- EXTRAIT DU DOCUMENT -
◆ ◆ ◆

Les stéréotypes sur les homosexuels, les immigrants ou les travailleurs sociaux ont la vie dure. Pour favoriser un rapprochement, des militants danois ont lancé il y a quelques années une bibliothèque qui permet «d'emprunter un préjugé». Notre envoyé spécial a rencontré l'un des auteurs de cette idée simple qui fait le tour du monde.

Khadije Nasser, étudiante musulmane de 19 ans, a eu une vie digne d'un roman. Rien d'étonnant donc à ce qu'elle ait été l'un des «livres» les plus populaires en juin lors de la tournée, dans plusieurs villes danoises, d'une singulière bibliothèque... humaine.

 

«J'ai trouvé que c'était une façon intéressante de pouvoir raconter mon histoire, de dire aux gens que je suis comme eux, que j'ai simplement un passé différent», souligne en entrevue à La Presse la souriante jeune femme, un foulard noué sur la tête.

L'idée de la bibliothèque est des plus simples: les visiteurs ont la possibilité de choisir entre plusieurs «livres» liés à des groupes sociaux faisant l'objet de préjugés (homosexuels, immigrants, etc.). Durant une heure, ils peuvent poser les questions qui les habitent sans retenue.

«Mon livre, c'est celui d'une jeune musulmane modérée portant le foulard, qui est indépendante et qui a des idées fortes», résume Mme Nasser. Elle relève avec amusement que ce profil cadre mal avec les stéréotypes existants dans un pays profondément marqué par l'histoire des caricatures de Mahomet.

Oublie ta mère!

Née au Danemark d'un père libanais et d'une mère palestinienne, elle part pour Beyrouth à l'âge de 9 ans après le divorce de ses parents. «Mon père nous amenait officiellement en vacances. Mais il nous a dit en arrivant que l'on devait oublier notre mère», relate-t-elle. Un proche de la famille la fera ensuite passer en cachette en Syrie «à dos d'âne» avec son frère et sa soeur, d'où elle reviendra finalement à Copenhague.

◆ ◆ ◆

- DONNÉES FOURNIES -
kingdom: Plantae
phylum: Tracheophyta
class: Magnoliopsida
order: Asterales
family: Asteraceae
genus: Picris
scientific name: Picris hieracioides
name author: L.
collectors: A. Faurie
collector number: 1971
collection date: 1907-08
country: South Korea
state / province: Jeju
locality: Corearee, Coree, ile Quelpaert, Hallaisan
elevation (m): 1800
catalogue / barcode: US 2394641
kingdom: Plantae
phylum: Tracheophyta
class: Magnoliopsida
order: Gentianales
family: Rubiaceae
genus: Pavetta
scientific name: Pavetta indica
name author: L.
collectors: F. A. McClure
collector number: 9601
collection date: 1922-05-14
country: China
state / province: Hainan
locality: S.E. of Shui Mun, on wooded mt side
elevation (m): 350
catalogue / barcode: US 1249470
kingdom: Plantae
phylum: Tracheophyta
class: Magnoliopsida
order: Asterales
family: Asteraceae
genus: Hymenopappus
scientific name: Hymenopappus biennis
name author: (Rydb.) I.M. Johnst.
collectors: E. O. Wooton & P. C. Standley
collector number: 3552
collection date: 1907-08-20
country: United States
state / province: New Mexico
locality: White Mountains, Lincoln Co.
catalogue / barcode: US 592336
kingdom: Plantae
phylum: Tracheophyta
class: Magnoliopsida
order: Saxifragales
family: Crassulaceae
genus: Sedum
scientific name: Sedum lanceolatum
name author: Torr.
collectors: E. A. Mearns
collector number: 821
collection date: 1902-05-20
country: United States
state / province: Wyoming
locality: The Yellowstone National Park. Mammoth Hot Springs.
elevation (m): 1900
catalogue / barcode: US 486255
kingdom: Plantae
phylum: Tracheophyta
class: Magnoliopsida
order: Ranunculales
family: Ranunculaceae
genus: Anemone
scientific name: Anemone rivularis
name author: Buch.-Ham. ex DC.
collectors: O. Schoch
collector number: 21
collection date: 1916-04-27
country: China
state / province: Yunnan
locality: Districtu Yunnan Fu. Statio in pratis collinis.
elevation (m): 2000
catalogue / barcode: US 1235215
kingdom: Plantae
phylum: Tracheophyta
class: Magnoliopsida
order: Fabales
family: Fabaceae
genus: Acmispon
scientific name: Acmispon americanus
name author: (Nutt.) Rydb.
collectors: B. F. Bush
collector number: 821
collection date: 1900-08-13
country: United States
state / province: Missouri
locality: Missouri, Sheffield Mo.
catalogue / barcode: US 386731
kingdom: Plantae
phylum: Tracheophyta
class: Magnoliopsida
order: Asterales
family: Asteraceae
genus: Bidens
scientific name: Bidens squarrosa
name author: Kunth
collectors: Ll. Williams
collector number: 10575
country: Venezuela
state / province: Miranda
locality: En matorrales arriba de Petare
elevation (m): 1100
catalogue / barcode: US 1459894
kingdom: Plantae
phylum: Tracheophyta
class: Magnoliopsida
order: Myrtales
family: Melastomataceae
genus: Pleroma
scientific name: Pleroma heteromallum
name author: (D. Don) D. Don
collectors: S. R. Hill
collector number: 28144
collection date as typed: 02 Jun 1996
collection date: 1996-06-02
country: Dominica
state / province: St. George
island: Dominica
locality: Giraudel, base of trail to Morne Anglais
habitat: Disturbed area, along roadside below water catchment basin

◆ ◆ ◆

- CONSIGNE A -
Recopiez sans rien changer le passage de l'article sur la bibliothèque humaine qui s'ouvre sur les mots contenant « Les stéréotypes sur » et se clôt sur « tour du monde. ».
- CONSIGNE B -
Transcrivez à l'identique, dans les enregistrements, la portion qui commence à la ligne contenant « collection date: 1916-04-27 » et s'achève à celle contenant « island: Dominica », ces deux lignes comprises.
Les enregistrements n'ont aucun lien avec l'article.

- CORRIGÉ DÉTAILLÉ A -
Les stéréotypes sur les homosexuels, les immigrants ou les travailleurs sociaux ont la vie dure. Pour favoriser un rapprochement, des militants danois ont lancé il y a quelques années une bibliothèque qui permet «d'emprunter un préjugé». Notre envoyé spécial a rencontré l'un des auteurs de cette idée simple qui fait le tour du monde.

- CORRIGÉ DÉTAILLÉ B -
collection date: 1916-04-27
country: China
state / province: Yunnan
locality: Districtu Yunnan Fu. Statio in pratis collinis.
elevation (m): 2000
catalogue / barcode: US 1235215
kingdom: Plantae
phylum: Tracheophyta
class: Magnoliopsida
order: Fabales
family: Fabaceae
genus: Acmispon
scientific name: Acmispon americanus
name author: (Nutt.) Rydb.
collectors: B. F. Bush
collector number: 821
collection date: 1900-08-13
country: United States
state / province: Missouri
locality: Missouri, Sheffield Mo.
catalogue / barcode: US 386731
kingdom: Plantae
phylum: Tracheophyta
class: Magnoliopsida
order: Asterales
family: Asteraceae
genus: Bidens
scientific name: Bidens squarrosa
name author: Kunth
collectors: Ll. Williams
collector number: 10575
country: Venezuela
state / province: Miranda
locality: En matorrales arriba de Petare
elevation (m): 1100
catalogue / barcode: US 1459894
kingdom: Plantae
phylum: Tracheophyta
class: Magnoliopsida
order: Myrtales
family: Melastomataceae
genus: Pleroma
scientific name: Pleroma heteromallum
name author: (D. Don) D. Don
collectors: S. R. Hill
collector number: 28144
collection date as typed: 02 Jun 1996
collection date: 1996-06-02
country: Dominica
state / province: St. George
island: Dominica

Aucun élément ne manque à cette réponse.